The Leisure Economy: How Changing Demographics, Economics, and Generational Attitudes Will Reshape Our Lives and Our Industries

Linda Nazareth
Mississaugua, Ont.: John Wiley & Sons Canada, Ltd., 2007. Graphs, index. 288 pp. $29.95 cloth. ISBN: 9780470840344

by Garry Chick

First Paragraph:

In the 1980s and 1990s, I taught a class of 200 to 250 students an Introduction to Leisure Studies at the University of Illinois at Urbana–Champaign and often showed a film titled Leisure: Living with the 20– Hour Week. Produced in 1970, it heralded a new age of leisure with people working only twenty hours per week or maybe six months per year and having access to new kinds of resorts all over the world. Freedom and escape would be everywhere. The new era was scheduled to begin in the 1980s, and the profound changes that would usher it in were in the area of technology, specifically the mechanization and automation of work.
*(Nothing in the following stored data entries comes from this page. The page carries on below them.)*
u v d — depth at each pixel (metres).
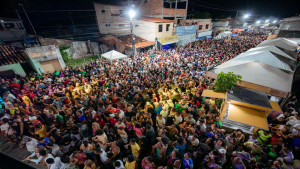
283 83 6.90
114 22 28.09
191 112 6.58
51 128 5.73
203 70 13.04
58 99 7.90
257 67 7.57
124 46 23.67
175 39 25.17
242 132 6.06
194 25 28.14
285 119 6.45
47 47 15.16
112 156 4.58
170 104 7.52
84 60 21.62
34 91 9.14
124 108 7.17
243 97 6.37
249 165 4.64
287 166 4.39
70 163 4.27
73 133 5.37
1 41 20.75
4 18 21.30
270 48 9.83
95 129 5.58
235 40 28.67
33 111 6.71
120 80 10.97
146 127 5.26
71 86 9.70
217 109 7.02
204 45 24.84
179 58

The film had been created even before the introduction of useful personal computers such as the Apple II in 1977 and the IBM PC in 1981, but its various narrators boldly predicted the end of work as we know it. Machines, the film forecast, would be doing it all for us. Not only did the predictions fail to materialize, but by the mid-1980s, the film was simply silly. The predictions—as well as the clothes and hairstyles of those in the film—evoked peals of laughter in my classes. My point in showing the film was to illustrate the peril in making predictions. As someone once said, more or less (the quote has been attributed to a host of wits from Yogi Berra to Albert Einstein), “It’s difficult to make predictions, especially about the future.”